→ **What the exercise asks**
In the entries below, find each line bearing the string "round" and copy it.

────────────────────

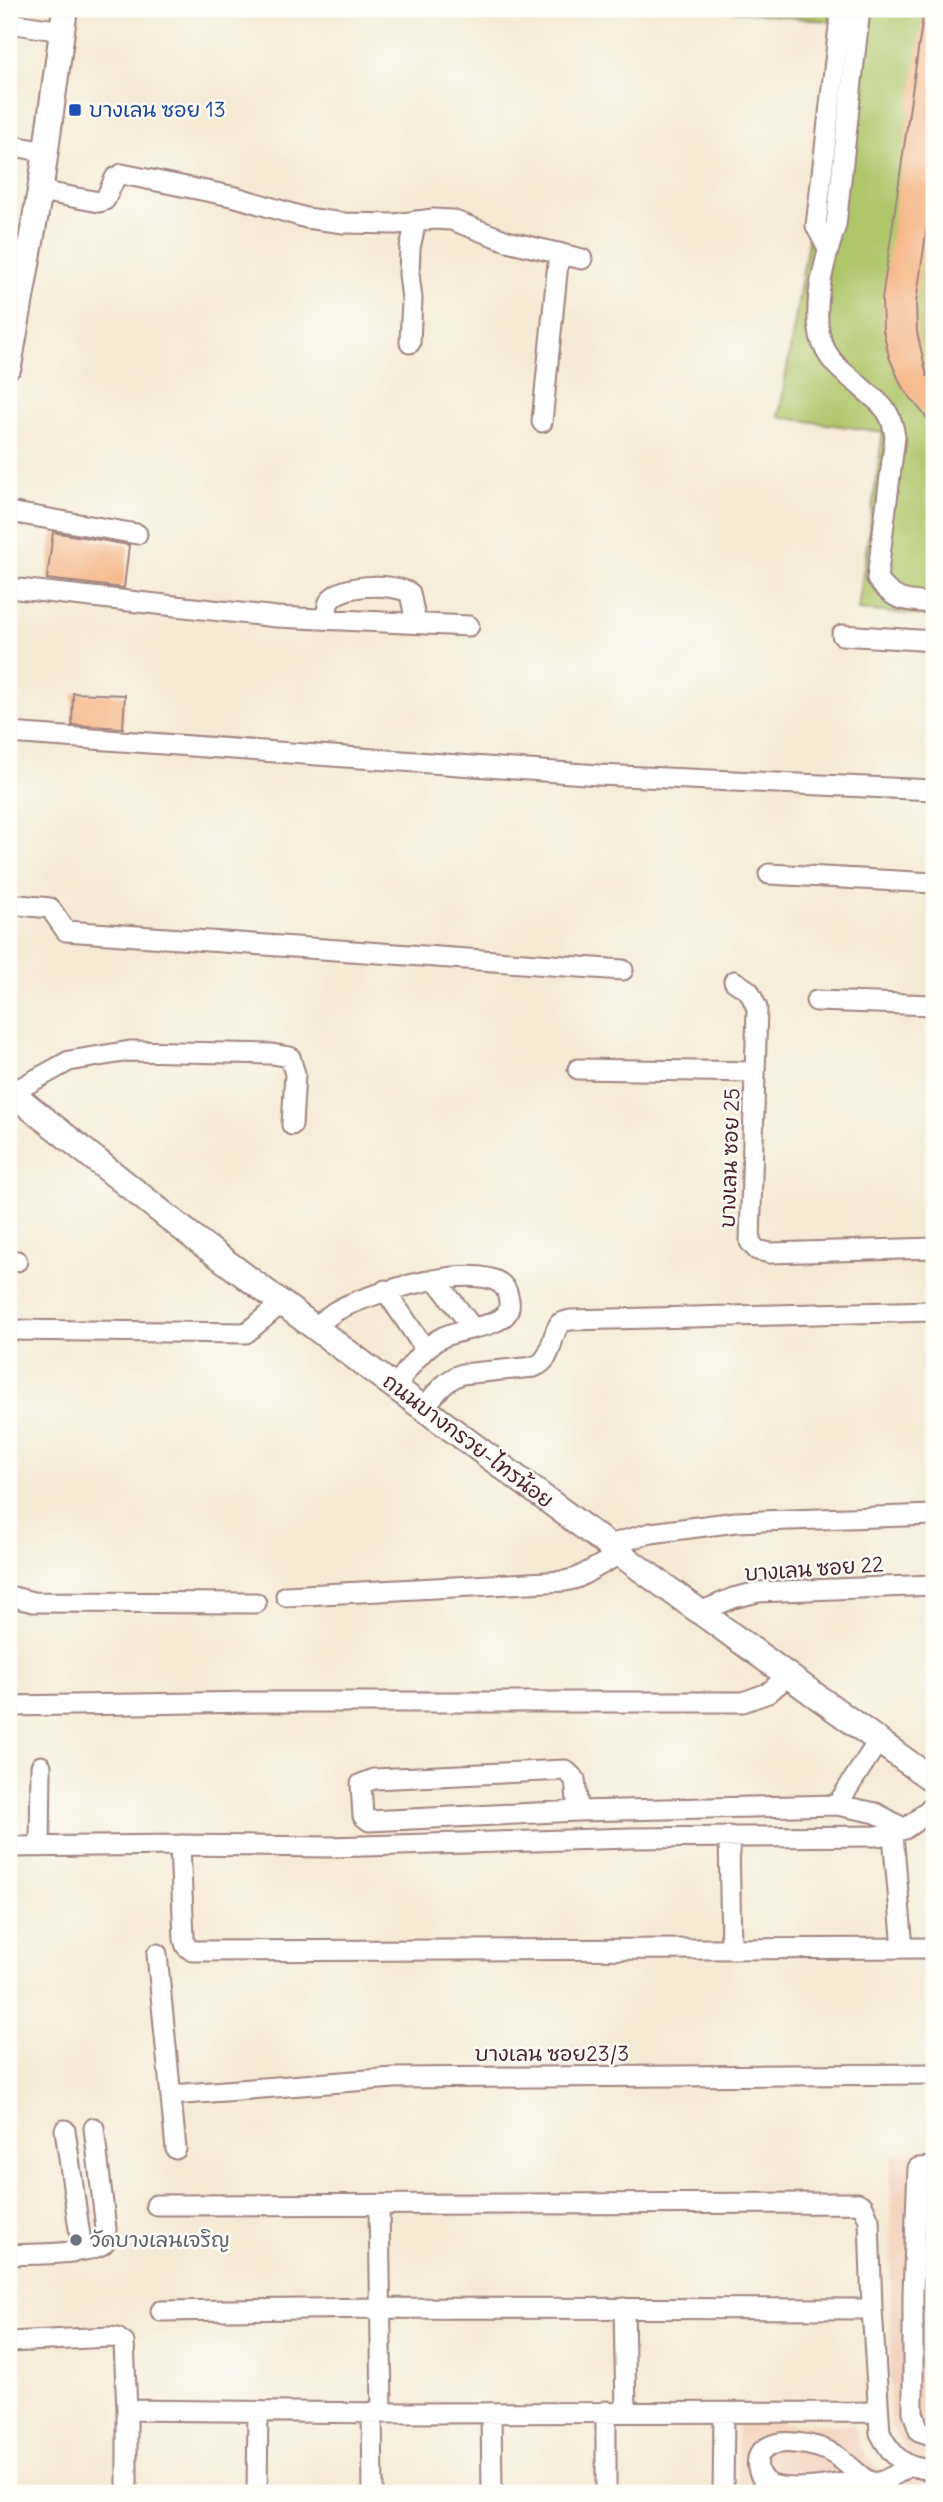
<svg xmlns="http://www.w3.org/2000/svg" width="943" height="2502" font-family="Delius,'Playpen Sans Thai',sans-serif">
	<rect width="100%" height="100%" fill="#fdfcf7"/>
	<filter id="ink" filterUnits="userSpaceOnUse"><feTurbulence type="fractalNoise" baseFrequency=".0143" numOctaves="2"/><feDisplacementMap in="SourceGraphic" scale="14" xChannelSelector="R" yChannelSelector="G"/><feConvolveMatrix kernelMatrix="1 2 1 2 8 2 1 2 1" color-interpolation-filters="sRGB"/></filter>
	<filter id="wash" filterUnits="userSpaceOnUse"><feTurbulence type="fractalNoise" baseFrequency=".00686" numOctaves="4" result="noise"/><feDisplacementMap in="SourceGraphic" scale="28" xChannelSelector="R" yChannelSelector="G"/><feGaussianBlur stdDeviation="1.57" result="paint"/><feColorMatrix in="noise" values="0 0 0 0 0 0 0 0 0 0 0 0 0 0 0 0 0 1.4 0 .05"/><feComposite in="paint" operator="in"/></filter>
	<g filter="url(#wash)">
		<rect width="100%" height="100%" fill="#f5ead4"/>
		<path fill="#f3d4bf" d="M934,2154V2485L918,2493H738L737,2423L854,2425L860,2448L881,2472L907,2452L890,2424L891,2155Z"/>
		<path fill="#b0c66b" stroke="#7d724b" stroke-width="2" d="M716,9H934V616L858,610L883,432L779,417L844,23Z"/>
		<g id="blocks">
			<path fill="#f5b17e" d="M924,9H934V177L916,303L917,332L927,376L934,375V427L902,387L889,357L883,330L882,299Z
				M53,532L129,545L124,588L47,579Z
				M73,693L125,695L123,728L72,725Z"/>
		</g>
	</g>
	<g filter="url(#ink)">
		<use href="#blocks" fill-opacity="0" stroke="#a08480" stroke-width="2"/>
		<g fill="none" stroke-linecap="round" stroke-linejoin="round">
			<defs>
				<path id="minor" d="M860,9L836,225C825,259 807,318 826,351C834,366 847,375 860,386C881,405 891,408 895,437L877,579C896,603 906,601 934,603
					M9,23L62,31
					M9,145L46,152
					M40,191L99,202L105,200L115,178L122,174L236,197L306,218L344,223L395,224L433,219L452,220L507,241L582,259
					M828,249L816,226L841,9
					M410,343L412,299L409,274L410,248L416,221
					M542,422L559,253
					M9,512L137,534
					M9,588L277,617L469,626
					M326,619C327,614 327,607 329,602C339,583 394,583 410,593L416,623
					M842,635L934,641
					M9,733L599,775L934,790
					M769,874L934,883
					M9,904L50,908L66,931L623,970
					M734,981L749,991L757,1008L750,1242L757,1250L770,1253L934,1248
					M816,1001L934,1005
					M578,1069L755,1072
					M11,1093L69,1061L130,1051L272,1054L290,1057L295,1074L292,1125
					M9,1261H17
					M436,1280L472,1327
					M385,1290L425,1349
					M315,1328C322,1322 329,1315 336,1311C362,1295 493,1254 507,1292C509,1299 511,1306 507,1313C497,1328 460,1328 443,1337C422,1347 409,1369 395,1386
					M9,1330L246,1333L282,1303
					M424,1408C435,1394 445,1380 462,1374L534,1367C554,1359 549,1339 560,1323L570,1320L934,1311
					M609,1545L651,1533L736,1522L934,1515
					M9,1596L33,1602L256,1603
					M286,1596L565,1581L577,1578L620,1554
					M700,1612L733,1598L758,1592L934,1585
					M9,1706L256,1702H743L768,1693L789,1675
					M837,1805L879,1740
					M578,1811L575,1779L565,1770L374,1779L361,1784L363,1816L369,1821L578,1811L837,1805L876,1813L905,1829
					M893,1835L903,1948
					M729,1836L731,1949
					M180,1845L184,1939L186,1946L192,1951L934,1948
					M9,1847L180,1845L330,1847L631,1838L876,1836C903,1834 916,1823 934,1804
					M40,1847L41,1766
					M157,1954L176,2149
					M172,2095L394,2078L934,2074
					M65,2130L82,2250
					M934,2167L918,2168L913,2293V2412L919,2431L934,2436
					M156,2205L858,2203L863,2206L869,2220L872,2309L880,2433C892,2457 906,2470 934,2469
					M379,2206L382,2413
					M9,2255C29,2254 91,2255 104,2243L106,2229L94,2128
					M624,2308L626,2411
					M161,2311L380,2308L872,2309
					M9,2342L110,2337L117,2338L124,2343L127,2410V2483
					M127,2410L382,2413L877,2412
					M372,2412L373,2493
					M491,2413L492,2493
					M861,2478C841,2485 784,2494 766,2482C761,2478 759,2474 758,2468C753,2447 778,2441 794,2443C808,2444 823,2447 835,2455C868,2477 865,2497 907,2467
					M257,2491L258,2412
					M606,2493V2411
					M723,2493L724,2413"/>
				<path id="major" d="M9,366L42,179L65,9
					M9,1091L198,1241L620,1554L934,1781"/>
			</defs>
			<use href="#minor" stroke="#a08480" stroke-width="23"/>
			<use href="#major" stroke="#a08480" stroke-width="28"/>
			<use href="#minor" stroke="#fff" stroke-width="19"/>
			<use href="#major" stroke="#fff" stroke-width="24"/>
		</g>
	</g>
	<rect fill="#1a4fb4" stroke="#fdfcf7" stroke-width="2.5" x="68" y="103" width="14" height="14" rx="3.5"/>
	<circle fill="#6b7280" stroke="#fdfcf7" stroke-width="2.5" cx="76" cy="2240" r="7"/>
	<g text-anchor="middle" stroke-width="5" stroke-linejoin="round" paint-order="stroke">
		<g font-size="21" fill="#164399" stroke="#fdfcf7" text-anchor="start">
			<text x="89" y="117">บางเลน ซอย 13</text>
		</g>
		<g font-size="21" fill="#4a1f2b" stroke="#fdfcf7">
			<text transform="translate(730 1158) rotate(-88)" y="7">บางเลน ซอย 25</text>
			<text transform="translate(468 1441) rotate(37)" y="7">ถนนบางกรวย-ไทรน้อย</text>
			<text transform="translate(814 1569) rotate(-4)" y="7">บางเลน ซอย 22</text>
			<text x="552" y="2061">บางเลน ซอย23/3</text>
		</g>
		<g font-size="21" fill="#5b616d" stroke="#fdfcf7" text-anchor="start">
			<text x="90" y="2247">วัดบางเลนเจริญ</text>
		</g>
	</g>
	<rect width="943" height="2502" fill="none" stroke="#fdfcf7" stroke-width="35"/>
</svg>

────────────────────

→ **Output**
		<g fill="none" stroke-linecap="round" stroke-linejoin="round">
	<g text-anchor="middle" stroke-width="5" stroke-linejoin="round" paint-order="stroke">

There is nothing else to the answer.